Rule 3: Responding to criticism on its merits is pointless. Instead, challenge the motives and character of your critics. Their criticism isn’t sincere anyway: It’s all politics, the unending quest for dominance. If ridicule works, use it, even if it means caricaturing your adversaries by reducing them to their weakest trait. If Jeb Bush is “low energy,” who cares what he thinks about immigration?

Rule 4: To win, you must arouse your supporters, and deepening divisions is the surest way to do it. Even if compromise could solve important problems, reject it whenever it threatens to reduce the fervor of your base. No gain in the public good is important enough to justify the loss of power.

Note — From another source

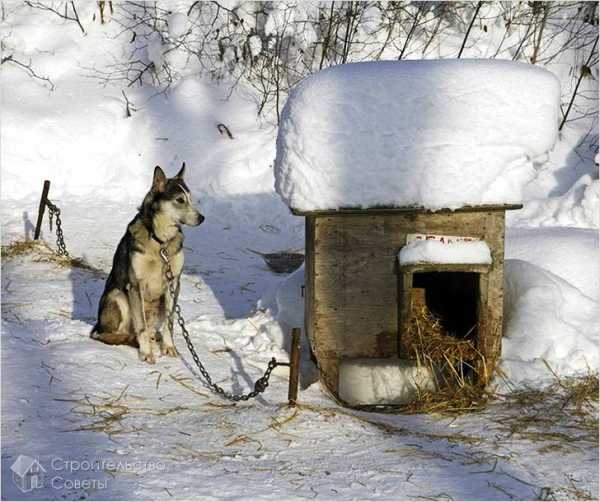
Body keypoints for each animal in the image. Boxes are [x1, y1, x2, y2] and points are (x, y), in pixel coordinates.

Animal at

Rule 5: It is wonderful to be loved, but if you must choose, it is better to be feared than loved. The desire for love puts you at the mercy of those who can withhold it; creating fear puts you on offense. You cannot control love, but you can control fear. And this is the ultimate question of politics, indeed, of all human life: Who’s in control?

Defenders of President Trump’s code of conduct will point to what they see as its unsentimental realism. His maxims are the terms of effectiveness in the world as it is, not as we would like it to be. They may not be pretty, but they work. Politics is not like figure skating. You get no points for style. You either get your way or you don’t. Nothing else matters.

Critics of Mr. Trump’s code—I’m one of them—view the distinction between permissible and forbidden means as essential to constitutional democracy, and to all decent politics. What Mr. Trump’s supporters see as the restoration of national greatness, his critics see as the acceleration of national decline.

This, to no small extent, is what next month’s elections are really about.